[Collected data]
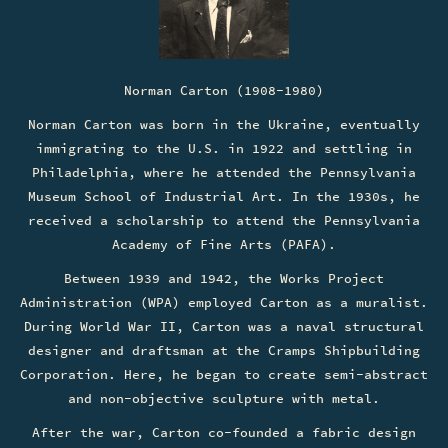
Norman Carton (1908-1980)
Norman Carton was born in the Ukraine, eventually
immigrating to the U.S. in 1922 and settling in
Philadelphia, where he attended the Pennsylvania
Museum School of Industrial Art. In the 1930s, he
received a scholarship to attend the Pennsylvania
Academy of Fine Arts (PAFA).
Between 1939 and 1942, the Works Project
Administration (WPA) employed Carton as a muralist.
During World War II, Carton was a naval structural
designer and draftsman at the Cramps Shipbuilding
Corporation. Here, he began to create semi-abstract
and non-objective sculpture with metal.
After the war, Carton co-founded a fabric design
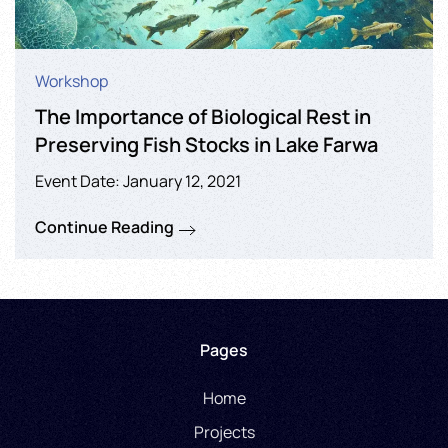
Workshop
The Importance of Biological Rest in
Preserving Fish Stocks in Lake Farwa
Event Date: January 12, 2021
Continue Reading
Pages
Home
Projects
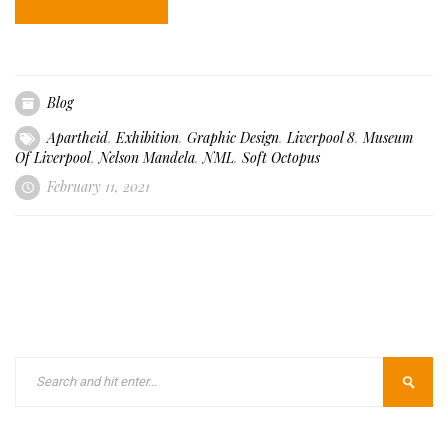
Blog
Apartheid
,
Exhibition
,
Graphic Design
,
Liverpool 8
,
Museum
Of Liverpool
,
Nelson Mandela
,
NML
,
Soft Octopus
February 11, 2021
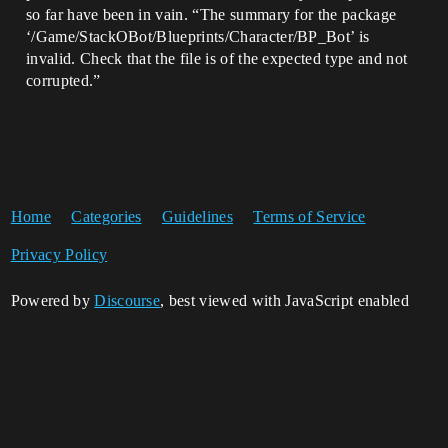
so far have been in vain. “The summary for the package
‘/Game/StackOBot/Blueprints/Character/BP_Bot’ is
invalid. Check that the file is of the expected type and not
corrupted.”
Home
Categories
Guidelines
Terms of Service
Privacy Policy
Powered by
Discourse
, best viewed with JavaScript enabled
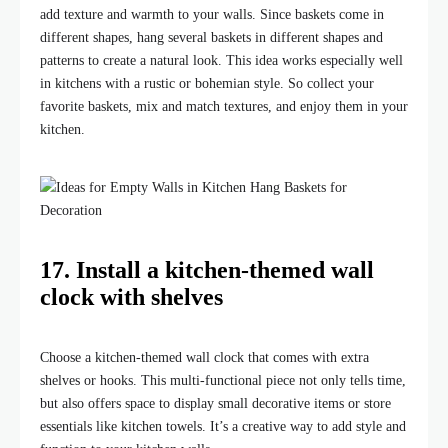
add texture and warmth to your walls. Since baskets come in
different shapes, hang several baskets in different shapes and
patterns to create a natural look. This idea works especially well
in kitchens with a rustic or bohemian style. So collect your
favorite baskets, mix and match textures, and enjoy them in your
kitchen.
17. Install a kitchen-themed wall
clock with shelves
Choose a kitchen-themed wall clock that comes with extra
shelves or hooks. This multi-functional piece not only tells time,
but also offers space to display small decorative items or store
essentials like kitchen towels. It’s a creative way to add style and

• **Problem statement**: Each record must be quoted in full and exactly. Do not include the pictures.

• **Completed task**:
Norman Carton (1908-1980)
Norman Carton was born in the Ukraine, eventually
immigrating to the U.S. in 1922 and settling in
Philadelphia, where he attended the Pennsylvania
Museum School of Industrial Art. In the 1930s, he
received a scholarship to attend the Pennsylvania
Academy of Fine Arts (PAFA).
Between 1939 and 1942, the Works Project
Administration (WPA) employed Carton as a muralist.
During World War II, Carton was a naval structural
designer and draftsman at the Cramps Shipbuilding
Corporation. Here, he began to create semi-abstract
and non-objective sculpture with metal.
After the war, Carton co-founded a fabric design
Workshop
The Importance of Biological Rest in
Preserving Fish Stocks in Lake Farwa
Event Date: January 12, 2021
Continue Reading
Pages
Home
Projects
Blog
Apartheid
,
Exhibition
,
Graphic Design
,
Liverpool 8
,
Museum
Of Liverpool
,
Nelson Mandela
,
NML
,
Soft Octopus
February 11, 2021
so far have been in vain. “The summary for the package
‘/Game/StackOBot/Blueprints/Character/BP_Bot’ is
invalid. Check that the file is of the expected type and not
corrupted.”
Home
Categories
Guidelines
Terms of Service
Privacy Policy
Powered by
Discourse
, best viewed with JavaScript enabled
add texture and warmth to your walls. Since baskets come in
different shapes, hang several baskets in different shapes and
patterns to create a natural look. This idea works especially well
in kitchens with a rustic or bohemian style. So collect your
favorite baskets, mix and match textures, and enjoy them in your
kitchen.
17. Install a kitchen-themed wall
clock with shelves
Choose a kitchen-themed wall clock that comes with extra
shelves or hooks. This multi-functional piece not only tells time,
but also offers space to display small decorative items or store
essentials like kitchen towels. It’s a creative way to add style and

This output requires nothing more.